* **EXERCISE DATA**
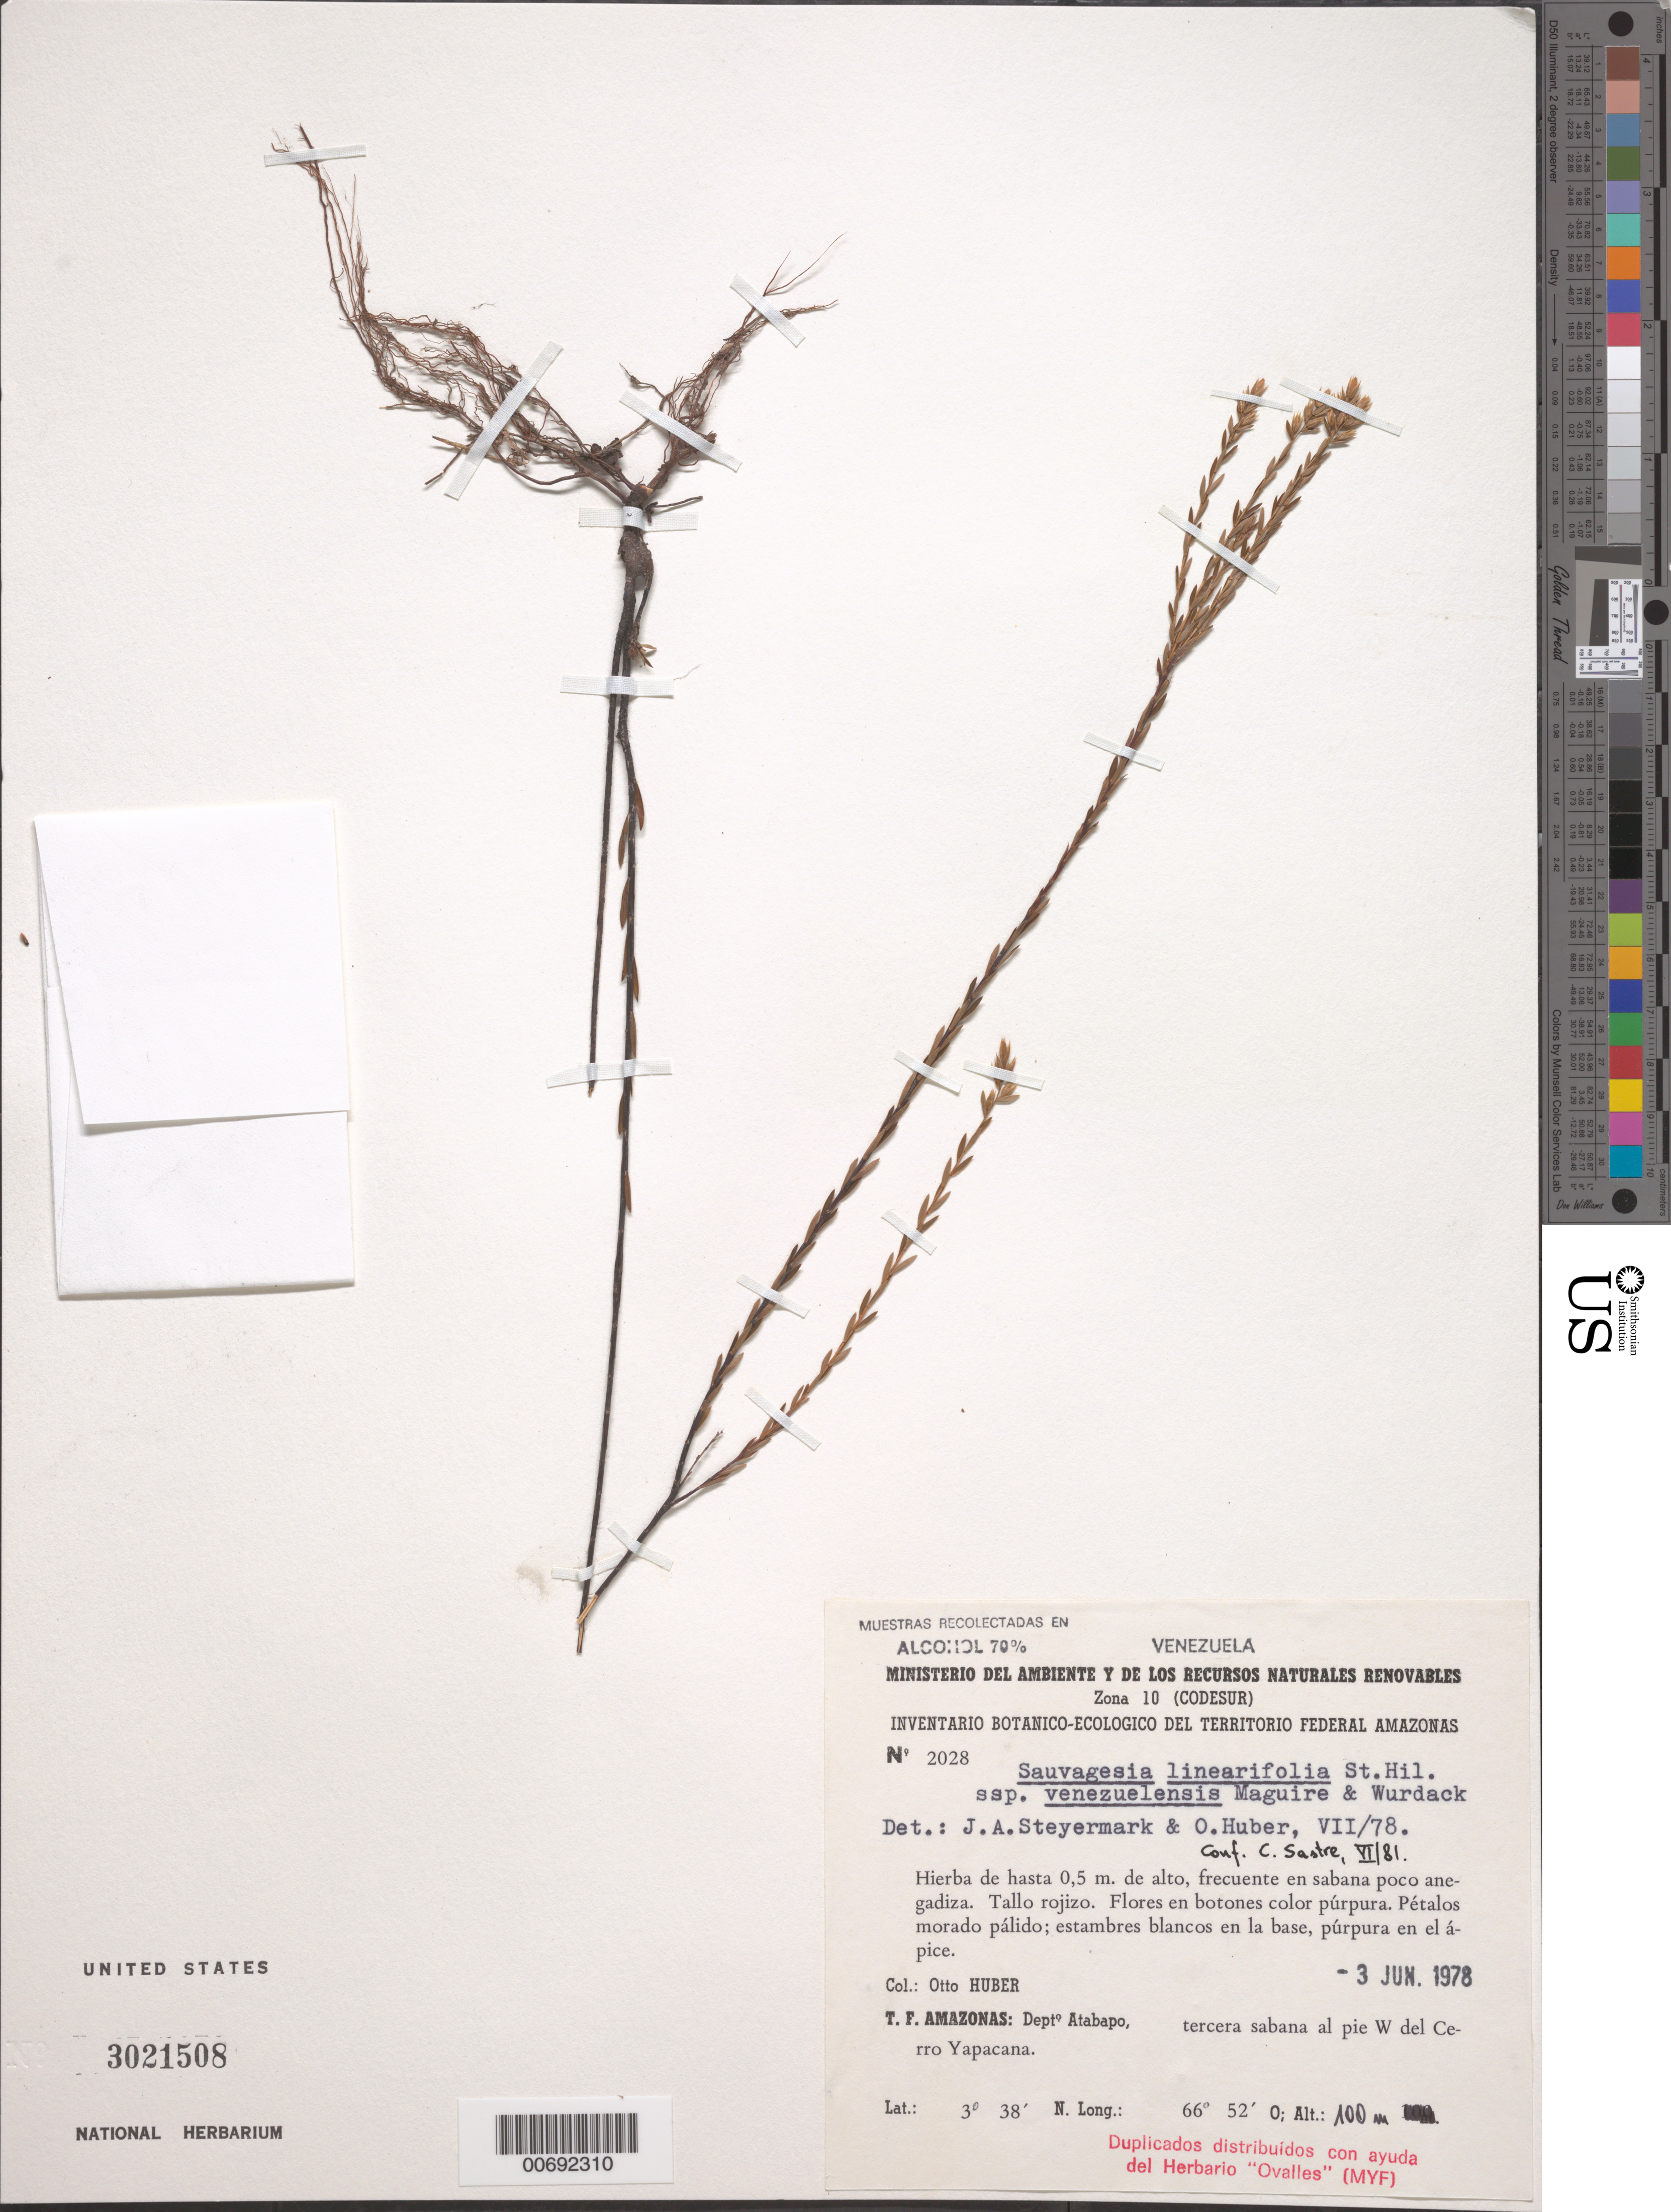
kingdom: Plantae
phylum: Tracheophyta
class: Magnoliopsida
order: Malpighiales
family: Ochnaceae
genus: Sauvagesia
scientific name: Sauvagesia linearifolia subsp. venezuelensis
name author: Maguire & Wurdack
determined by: Sastre, C. H. L.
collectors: O. Huber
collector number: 2022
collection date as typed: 3-Jun-78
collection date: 1978-06-03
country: Venezuela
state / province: Amazonas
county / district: Atabapo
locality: Cerro Yapacána, W del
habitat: Sabana poco anegadiza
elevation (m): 100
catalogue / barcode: US 3021508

* **WHAT IS BEING ASKED**
Please rewrite the lines of the item above with "locality" switched to "site" and everything else unchanged, leaving the picture out.

* **RESPONSE BELOW**
kingdom: Plantae
phylum: Tracheophyta
class: Magnoliopsida
order: Malpighiales
family: Ochnaceae
genus: Sauvagesia
scientific name: Sauvagesia linearifolia subsp. venezuelensis
name author: Maguire & Wurdack
determined by: Sastre, C. H. L.
collectors: O. Huber
collector number: 2022
collection date as typed: 3-Jun-78
collection date: 1978-06-03
country: Venezuela
state / province: Amazonas
county / district: Atabapo
site: Cerro Yapacána, W del
habitat: Sabana poco anegadiza
elevation (m): 100
catalogue / barcode: US 3021508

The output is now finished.